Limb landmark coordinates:
════════════════

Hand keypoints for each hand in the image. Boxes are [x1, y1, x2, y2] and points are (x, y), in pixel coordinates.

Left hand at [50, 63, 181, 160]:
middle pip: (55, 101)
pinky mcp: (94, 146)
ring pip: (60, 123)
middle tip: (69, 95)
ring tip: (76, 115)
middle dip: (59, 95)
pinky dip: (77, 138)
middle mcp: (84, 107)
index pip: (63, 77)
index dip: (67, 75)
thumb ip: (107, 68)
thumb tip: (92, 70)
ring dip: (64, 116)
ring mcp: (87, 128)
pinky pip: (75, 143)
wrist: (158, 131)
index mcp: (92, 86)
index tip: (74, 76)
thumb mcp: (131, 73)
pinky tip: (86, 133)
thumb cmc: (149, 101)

════════════════

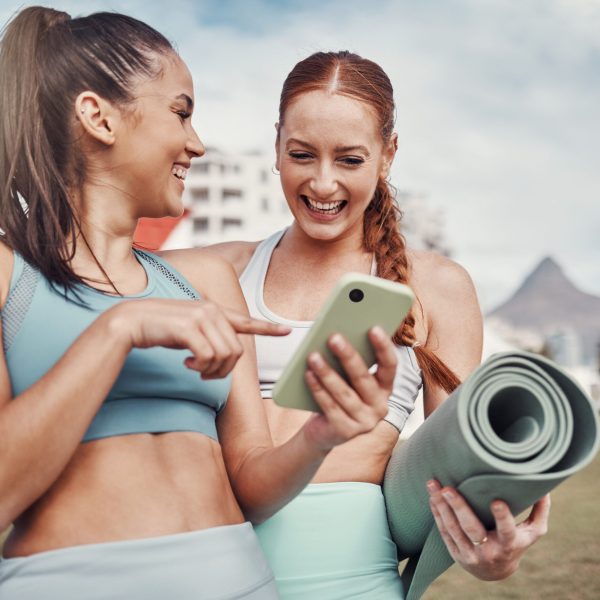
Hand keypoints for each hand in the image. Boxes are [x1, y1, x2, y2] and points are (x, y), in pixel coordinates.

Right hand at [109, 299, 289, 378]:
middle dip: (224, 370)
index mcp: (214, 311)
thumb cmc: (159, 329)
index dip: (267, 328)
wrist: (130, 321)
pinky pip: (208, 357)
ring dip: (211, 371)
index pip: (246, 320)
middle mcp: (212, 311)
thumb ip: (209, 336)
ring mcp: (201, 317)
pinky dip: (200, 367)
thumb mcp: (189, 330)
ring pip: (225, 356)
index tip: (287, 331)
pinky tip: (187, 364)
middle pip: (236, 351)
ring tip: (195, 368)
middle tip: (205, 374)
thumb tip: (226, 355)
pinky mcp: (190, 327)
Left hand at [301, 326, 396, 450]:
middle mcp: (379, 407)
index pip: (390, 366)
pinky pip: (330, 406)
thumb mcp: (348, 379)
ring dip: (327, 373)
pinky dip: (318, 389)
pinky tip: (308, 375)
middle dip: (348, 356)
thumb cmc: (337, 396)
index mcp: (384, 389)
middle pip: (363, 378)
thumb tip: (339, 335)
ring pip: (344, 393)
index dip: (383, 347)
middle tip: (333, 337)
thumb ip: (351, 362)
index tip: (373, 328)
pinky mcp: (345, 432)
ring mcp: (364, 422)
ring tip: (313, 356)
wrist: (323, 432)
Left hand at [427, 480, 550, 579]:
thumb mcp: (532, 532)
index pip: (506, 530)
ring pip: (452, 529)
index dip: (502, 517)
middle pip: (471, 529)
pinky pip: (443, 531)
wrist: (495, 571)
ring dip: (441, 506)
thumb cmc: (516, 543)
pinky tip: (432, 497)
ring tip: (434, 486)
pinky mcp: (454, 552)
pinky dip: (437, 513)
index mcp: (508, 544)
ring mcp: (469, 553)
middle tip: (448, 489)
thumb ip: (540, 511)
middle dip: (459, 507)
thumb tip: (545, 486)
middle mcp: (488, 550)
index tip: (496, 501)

════════════════

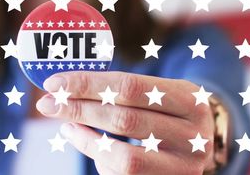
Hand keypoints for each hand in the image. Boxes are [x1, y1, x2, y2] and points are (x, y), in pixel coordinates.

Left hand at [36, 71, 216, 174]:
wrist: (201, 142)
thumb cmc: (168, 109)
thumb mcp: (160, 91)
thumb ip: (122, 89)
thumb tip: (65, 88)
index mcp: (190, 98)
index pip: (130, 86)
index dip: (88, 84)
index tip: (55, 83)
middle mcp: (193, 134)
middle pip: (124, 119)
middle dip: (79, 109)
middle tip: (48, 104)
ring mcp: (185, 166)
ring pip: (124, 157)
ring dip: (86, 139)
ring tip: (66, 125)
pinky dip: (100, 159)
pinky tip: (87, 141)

════════════════

**Exercise aim**
Report back every line of the entries in which "Left" occurs.

**Response area**
Left hand at [50, 63, 181, 160]:
Left hand at [301, 326, 396, 450]:
Left hand at [427, 480, 550, 579]:
Left hand at [36, 71, 216, 174]:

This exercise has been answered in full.